Data Cleaning, Analysis and Model Evaluation

The process of cleaning, analyzing and creating the models based on this corpus is located in the TrollTweetClassification Jupyter Notebook.

Results

Comparability of Datasets

Exploratory data analysis verified that the tweets from both sources were comparable. The most common words in each set revealed overlap between the words but not necessarily the frequency or prominence of each word. These results are visualized in the following word clouds:

  • Troll Tweets
    Word cloud of prominent words in Troll Tweets including: trump, people, one, hillary, obama
  • Non-Troll Tweets
    Word cloud of prominent words in Non-Troll Tweets including: donald trump, hillary clinton, clinton foundation, trump supporter

A simple count was done for the prevalence of hashtags in each set.

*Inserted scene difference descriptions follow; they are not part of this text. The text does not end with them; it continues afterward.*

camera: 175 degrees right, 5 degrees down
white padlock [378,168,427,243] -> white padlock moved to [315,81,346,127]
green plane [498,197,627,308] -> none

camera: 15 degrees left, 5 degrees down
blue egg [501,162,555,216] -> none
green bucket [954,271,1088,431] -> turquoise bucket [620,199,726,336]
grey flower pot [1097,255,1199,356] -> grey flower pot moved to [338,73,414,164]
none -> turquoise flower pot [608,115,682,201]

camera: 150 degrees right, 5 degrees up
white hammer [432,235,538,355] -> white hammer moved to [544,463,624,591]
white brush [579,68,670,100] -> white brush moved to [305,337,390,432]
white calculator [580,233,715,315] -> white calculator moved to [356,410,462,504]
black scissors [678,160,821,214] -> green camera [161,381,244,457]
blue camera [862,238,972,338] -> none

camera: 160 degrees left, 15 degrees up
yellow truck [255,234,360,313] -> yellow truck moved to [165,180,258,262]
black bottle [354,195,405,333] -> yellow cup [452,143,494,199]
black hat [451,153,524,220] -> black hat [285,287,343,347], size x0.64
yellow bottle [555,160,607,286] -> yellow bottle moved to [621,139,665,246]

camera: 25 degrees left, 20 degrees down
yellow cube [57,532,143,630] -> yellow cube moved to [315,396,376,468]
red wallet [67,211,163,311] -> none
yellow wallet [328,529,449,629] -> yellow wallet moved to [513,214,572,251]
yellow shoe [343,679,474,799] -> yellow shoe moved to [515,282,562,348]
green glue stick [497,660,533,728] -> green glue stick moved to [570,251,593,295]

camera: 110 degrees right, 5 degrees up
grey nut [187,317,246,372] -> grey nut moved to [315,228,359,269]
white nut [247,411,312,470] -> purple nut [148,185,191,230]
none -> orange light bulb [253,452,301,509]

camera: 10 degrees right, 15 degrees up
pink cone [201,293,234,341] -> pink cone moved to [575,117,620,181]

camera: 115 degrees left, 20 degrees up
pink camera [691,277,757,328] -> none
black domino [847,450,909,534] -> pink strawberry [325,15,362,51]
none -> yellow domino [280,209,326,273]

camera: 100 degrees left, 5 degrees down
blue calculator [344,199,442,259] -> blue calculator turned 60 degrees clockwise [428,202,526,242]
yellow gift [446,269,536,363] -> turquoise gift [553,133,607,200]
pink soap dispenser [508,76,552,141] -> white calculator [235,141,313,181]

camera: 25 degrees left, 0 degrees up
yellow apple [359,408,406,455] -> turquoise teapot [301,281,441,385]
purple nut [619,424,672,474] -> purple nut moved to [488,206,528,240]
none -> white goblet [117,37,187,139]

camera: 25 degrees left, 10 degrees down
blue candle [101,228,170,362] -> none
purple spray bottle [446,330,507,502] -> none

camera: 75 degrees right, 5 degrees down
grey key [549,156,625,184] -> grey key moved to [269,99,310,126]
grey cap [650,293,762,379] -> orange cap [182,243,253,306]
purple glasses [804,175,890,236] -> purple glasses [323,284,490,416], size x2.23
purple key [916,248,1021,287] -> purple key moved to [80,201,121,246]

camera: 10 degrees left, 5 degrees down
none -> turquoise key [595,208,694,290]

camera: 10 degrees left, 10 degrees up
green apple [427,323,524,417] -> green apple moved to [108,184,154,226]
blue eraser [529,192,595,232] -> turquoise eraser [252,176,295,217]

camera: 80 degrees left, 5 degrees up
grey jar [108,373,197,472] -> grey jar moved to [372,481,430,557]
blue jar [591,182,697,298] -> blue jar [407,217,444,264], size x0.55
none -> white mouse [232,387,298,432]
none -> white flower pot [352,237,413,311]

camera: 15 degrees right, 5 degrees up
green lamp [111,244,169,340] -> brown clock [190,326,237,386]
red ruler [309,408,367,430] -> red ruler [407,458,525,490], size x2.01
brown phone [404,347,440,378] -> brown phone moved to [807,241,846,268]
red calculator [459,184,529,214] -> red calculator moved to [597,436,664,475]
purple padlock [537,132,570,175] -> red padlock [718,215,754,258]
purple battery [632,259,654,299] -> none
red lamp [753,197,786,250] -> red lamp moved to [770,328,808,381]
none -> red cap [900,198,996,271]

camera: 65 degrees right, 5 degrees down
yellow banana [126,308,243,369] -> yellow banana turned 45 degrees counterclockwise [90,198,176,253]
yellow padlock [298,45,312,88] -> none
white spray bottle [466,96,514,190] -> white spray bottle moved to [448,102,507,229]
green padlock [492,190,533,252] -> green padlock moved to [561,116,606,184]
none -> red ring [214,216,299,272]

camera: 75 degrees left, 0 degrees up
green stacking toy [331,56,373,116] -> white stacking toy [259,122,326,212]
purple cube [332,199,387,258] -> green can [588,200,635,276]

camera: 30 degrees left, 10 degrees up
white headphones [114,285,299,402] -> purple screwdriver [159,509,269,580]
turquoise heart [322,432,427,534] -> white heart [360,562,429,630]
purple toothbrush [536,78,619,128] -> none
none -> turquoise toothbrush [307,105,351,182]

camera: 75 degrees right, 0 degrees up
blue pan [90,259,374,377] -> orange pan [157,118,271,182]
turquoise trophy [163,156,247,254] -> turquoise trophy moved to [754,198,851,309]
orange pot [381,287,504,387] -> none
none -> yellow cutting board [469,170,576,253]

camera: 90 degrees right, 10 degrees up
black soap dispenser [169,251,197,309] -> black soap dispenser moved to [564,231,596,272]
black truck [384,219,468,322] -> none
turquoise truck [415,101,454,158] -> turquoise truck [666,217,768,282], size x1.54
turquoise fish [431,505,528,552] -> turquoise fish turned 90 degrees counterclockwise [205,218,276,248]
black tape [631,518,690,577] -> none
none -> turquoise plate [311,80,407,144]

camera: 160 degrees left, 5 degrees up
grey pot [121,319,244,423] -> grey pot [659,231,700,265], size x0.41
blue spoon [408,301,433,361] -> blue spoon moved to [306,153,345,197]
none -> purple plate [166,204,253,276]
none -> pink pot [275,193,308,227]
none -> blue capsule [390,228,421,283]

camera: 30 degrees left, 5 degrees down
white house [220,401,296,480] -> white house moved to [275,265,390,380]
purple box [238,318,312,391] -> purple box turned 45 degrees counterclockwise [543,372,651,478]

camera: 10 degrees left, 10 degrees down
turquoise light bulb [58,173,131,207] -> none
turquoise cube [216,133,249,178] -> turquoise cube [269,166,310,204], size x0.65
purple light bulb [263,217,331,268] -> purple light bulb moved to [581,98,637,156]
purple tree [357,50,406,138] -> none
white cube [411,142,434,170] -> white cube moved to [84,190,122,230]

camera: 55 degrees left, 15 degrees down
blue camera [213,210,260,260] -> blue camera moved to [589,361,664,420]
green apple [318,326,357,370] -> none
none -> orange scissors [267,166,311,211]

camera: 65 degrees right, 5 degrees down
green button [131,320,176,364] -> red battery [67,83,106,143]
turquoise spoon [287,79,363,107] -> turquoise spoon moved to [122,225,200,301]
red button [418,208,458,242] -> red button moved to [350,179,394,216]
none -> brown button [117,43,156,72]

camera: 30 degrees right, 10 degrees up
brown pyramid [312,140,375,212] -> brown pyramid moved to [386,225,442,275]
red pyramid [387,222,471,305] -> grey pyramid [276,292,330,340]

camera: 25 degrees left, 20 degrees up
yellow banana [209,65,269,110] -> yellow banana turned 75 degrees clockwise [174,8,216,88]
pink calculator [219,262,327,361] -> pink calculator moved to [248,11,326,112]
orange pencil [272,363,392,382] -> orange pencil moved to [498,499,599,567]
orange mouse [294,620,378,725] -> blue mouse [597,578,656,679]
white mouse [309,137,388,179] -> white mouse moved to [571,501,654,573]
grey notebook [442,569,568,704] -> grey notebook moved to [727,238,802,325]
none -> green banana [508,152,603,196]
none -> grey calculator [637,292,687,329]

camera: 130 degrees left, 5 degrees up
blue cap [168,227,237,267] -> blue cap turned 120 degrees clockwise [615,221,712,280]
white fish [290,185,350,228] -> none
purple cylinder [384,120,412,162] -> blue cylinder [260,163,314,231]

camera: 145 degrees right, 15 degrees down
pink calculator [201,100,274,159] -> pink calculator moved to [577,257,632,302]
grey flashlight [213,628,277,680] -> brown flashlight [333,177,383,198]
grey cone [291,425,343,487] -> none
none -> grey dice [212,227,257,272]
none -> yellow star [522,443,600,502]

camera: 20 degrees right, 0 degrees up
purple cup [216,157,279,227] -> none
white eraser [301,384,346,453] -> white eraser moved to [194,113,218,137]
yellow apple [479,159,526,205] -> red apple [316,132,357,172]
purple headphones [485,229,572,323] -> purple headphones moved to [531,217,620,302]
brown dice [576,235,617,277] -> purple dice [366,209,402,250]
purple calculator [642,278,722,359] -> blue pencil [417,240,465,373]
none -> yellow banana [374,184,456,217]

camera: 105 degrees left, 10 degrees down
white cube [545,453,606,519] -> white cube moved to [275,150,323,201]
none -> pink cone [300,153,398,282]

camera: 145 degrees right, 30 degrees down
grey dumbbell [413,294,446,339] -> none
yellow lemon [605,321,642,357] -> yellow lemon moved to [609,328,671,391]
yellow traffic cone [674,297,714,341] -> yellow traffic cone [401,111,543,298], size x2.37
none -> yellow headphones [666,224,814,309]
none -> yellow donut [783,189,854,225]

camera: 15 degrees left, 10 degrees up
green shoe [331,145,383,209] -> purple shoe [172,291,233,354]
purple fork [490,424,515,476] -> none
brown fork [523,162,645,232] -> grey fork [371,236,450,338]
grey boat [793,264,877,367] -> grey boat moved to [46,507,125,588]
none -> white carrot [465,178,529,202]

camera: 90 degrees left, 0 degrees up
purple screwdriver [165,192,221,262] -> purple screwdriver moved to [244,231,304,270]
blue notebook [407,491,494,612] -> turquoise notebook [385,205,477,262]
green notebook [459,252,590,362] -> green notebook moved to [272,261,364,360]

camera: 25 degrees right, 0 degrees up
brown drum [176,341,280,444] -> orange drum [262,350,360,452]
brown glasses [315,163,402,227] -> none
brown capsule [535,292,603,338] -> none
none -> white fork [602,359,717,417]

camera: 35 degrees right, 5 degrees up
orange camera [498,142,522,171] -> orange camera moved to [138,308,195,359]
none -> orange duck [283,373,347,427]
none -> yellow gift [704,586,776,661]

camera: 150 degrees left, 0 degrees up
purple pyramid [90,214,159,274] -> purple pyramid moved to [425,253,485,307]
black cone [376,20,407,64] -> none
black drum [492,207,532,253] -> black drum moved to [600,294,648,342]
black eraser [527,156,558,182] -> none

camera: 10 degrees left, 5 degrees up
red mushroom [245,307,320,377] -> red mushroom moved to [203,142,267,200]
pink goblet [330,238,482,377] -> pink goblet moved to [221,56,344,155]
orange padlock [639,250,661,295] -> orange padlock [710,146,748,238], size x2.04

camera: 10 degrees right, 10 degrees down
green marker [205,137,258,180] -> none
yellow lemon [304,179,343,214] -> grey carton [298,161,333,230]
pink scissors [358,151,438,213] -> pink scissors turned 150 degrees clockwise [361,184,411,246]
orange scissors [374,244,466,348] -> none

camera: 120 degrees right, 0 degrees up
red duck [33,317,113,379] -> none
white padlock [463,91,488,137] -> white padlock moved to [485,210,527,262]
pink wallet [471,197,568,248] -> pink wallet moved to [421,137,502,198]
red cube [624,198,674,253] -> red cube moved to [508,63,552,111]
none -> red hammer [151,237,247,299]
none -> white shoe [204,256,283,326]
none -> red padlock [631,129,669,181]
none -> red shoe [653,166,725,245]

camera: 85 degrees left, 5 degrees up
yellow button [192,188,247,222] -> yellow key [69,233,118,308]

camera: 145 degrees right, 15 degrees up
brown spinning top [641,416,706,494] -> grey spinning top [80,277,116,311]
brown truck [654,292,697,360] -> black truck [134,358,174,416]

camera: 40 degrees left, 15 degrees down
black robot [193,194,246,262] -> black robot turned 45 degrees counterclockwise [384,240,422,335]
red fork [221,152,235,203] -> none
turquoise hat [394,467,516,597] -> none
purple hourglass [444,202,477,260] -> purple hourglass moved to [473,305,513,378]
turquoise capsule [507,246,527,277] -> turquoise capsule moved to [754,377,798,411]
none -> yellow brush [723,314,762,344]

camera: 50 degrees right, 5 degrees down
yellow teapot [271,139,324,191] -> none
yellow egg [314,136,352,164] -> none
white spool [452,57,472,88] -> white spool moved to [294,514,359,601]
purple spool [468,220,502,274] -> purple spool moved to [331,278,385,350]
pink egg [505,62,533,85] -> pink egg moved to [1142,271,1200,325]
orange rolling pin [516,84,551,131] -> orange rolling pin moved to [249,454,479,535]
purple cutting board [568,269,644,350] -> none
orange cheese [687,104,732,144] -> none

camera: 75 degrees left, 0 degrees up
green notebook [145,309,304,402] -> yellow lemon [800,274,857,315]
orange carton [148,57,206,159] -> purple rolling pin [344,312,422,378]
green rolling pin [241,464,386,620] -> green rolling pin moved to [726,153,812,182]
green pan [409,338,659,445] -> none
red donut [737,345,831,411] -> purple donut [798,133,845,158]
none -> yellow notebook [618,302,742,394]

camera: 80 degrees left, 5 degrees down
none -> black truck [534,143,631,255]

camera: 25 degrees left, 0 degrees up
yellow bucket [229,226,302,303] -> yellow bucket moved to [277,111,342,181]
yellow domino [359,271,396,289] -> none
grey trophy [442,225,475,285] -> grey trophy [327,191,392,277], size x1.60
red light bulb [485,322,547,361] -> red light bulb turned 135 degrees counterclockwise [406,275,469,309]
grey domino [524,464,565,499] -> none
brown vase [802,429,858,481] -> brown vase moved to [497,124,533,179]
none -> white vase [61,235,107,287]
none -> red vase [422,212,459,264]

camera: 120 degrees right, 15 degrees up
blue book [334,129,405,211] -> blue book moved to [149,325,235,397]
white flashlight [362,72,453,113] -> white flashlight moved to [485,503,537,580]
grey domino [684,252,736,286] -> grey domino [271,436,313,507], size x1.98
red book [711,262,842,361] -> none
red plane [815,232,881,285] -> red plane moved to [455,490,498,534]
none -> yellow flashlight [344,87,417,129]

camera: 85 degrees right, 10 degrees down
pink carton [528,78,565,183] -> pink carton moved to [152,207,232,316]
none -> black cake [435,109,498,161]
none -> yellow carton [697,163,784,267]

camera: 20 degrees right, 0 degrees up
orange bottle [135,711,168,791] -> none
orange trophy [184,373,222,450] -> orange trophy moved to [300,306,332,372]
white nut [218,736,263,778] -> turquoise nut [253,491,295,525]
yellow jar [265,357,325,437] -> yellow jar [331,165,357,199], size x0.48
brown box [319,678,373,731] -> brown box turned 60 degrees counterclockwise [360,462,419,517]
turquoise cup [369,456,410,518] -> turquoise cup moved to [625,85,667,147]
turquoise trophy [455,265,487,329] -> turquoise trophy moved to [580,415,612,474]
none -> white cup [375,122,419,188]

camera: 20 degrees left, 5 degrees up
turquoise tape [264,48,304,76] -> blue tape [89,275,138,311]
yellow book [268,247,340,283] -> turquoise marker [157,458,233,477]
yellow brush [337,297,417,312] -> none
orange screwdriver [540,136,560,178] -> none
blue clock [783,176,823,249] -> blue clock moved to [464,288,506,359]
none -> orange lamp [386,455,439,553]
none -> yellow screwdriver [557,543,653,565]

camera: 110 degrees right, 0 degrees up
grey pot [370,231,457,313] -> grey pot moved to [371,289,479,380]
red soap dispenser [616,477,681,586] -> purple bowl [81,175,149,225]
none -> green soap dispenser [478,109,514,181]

The similarity of the hashtags can be seen below as well as the disparity in count between each set.

  • Non-Troll Tweets
    List and count of top hashtags in Troll Tweets including: trump, maga, election2016, hillary, debatenight
  • Troll Tweets
    List and count of top hashtags in Troll Tweets including: maga, trump, tcot, neverhillary, pjnet

Final Model

TO-DO: Go through specifics of model selection and parameter choosing including undersampling

  • Confusion Matrix
    Confusion Matrix with values on the diagonal of .92 for the Non-Troll class and .71 for the Troll class
  • ROC Curve
    ROC Curve generally hugging the top left corner

Conclusions

Our final model created by stacking two separate Stochastic Gradient Descent Classifiers managed to identify 49-57% of Troll tweets while falsely flagging about 12-16% of regular tweets, depending on the chosen weight parameter. The AUC for the final model reached .77 for the unweighted case which was impressive given the few features fed into the model. Next steps for the project would include further analysis and treatment of the hashtags and mentions contained in the tweets as well as using more advanced Natural Language Processing tools like sentiment analysis and language detection. Based on our exploration in dealing with the class imbalance further improvements in the performance of the model are likely with oversampling instead of undersampling.